Controlled aggression — is there such a thing?

Western men’s volleyball coach Jim Sage seems to think so, at least when describing Jeff Mattingley’s performance on the court. “Jeff plays the game with such emotion, leadership and heart. He displays something I would call controlled aggression,” he says.

Sage has had the pleasure of coaching Mattingley at different levels, in a Juvenile league here in London and now at Western.

“I’ve always enjoyed coaching Jeff, even though the experience has been sort of limited,” Sage explains. “He’s brought so much to every team he’s been on. He took four years off from volleyball and experimented with other sports, but came back the last two years and simply dominated the competition.”

As a natural, all-around athlete, Mattingley has been able to display above average performances in every sport he has competed in.

“I played both hockey and basketball at fairly competitive levels when I was younger,” Mattingley says. “I actually tried out for the [Western] basketball team. I went near the final rounds of cuts, but decided that it wasn’t the right choice for me at the time.

“Coming back to volleyball, and being coached by Jim Sage again, definitely made the transition a lot easier for me. He pushes me to work hard, but I consider him a great friend,” Mattingley says, showing his appreciation for his long-time coach.

It turns out his decision was the correct one as he — along with teammate Pete Sidler — has been one of Western’s best players over the past few years. His statistics from the 2004 season prove it. Mattingley led his teammates in total kills for the season with 214 in 70 games played, giving him an average of 3.06 per game. He was second on the team in service aces — which placed him eighth in Ontario University Athletics, and was third on the team in blocks. His performance this season led directly to many of Western’s victories during the 2003/04 campaign.

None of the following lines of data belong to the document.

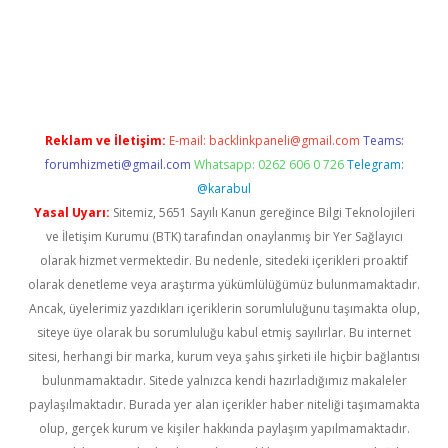
etexper indir
elexbetgiris.org
Reklam ve İletişim:
E-mail:
backlinkpaneli@gmail.com
Teams:
forumhizmeti@gmail.com
Whatsapp: 0262 606 0 726
Telegram:
@karabul
Yasal Uyarı:
Sitemiz, 5651 Sayılı Kanun gereğince Bilgi Teknolojileri
ve İletişim Kurumu (BTK) tarafından onaylanmış bir Yer Sağlayıcı
olarak hizmet vermektedir. Bu nedenle, sitedeki içerikleri proaktif
olarak denetleme veya araştırma yükümlülüğümüz bulunmamaktadır.
Ancak, üyelerimiz yazdıkları içeriklerin sorumluluğunu taşımakta olup,
siteye üye olarak bu sorumluluğu kabul etmiş sayılırlar. Bu internet
sitesi, herhangi bir marka, kurum veya şahıs şirketi ile hiçbir bağlantısı
bulunmamaktadır. Sitede yalnızca kendi hazırladığımız makaleler
paylaşılmaktadır. Burada yer alan içerikler haber niteliği taşımamakta
olup, gerçek kurum ve kişiler hakkında paylaşım yapılmamaktadır.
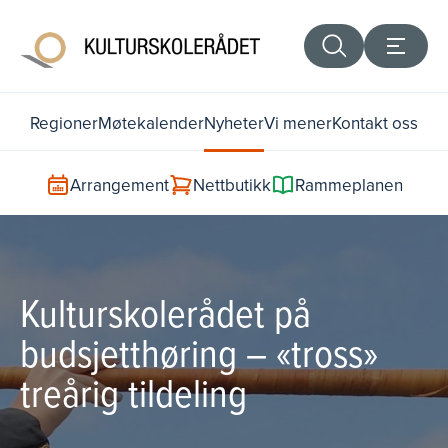
Regioner
Møtekalender
Nyheter
Vi mener
Kontakt oss
Arrangement
Nettbutikk
Rammeplanen
Kulturskolerådet på
budsjetthøring – «tross»
treårig tildeling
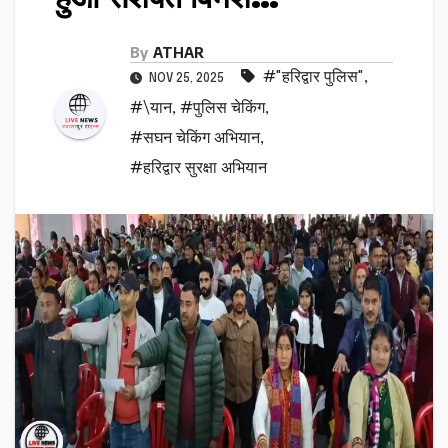
By
ATHAR
#"हरिद्वार पुलिस"
,
NOV 25, 2025
#\यान
,
#पुलिस चेकिंग
,
#सघन चेकिंग अभियान
,
#हरिद्वार सुरक्षा अभियान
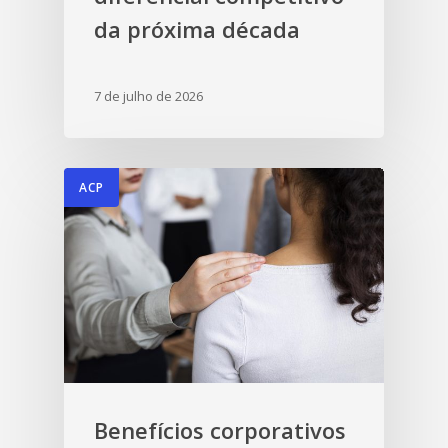
da próxima década
7 de julho de 2026
ACP
Benefícios corporativos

Mattingley has played volleyball for the Western men’s team the last two years, and was dominant again this season. His powerful spikes equated into many kills and thus, numerous points for the Western team.

“Jeff is definitely one of the hardest hitter’s in the OUA, if not Canada. He has unlimited potential to improve as well, it’s almost scary,” Sage says.
Mattingley has always had a powerful swing, and apparently has left an impression on many of his opponents, literally.

“I’ve hit a few people with the ball extremely hard. I remember one instance in high school when I knocked some guy out,” Mattingley says.

During one game this year against York University, Mattingley hit a player directly on the left cheek, causing the player’s head to jolt back approximately one foot. Teammate Kyle Brady remembers playing against Mattingley when both were young players in London.

“All I heard leading up to the game against Oakridge (Mattingley’s high school team) was how hard Jeff hits the ball and how good he was. This was coming from our own coach,” Brady says.

One would think Mattingley is a prototypical spiker, however, according to textbook volleyball his swing is far from perfect.

“I’ve always had an awkward swing. Many people have told me so, but it gets the job done I guess. I can’t complain about it now.”

This is a guy that opponents fear, especially blockers at the net who see Mattingley and his awkward swing winding up to punish a Wilson volleyball right into their awaiting bodies.

“He’s a guy you hate playing against but love having on your team,” Brady says.

Certainly, many opposing OUA players would tell you the same. Mattingley graduates from Western this year, which means he will not be returning to Alumni Hall’s volleyball court next season. Teams across the OUA must be rejoicing at the fact they will not have to face Mattingley and his “controlled aggression” again.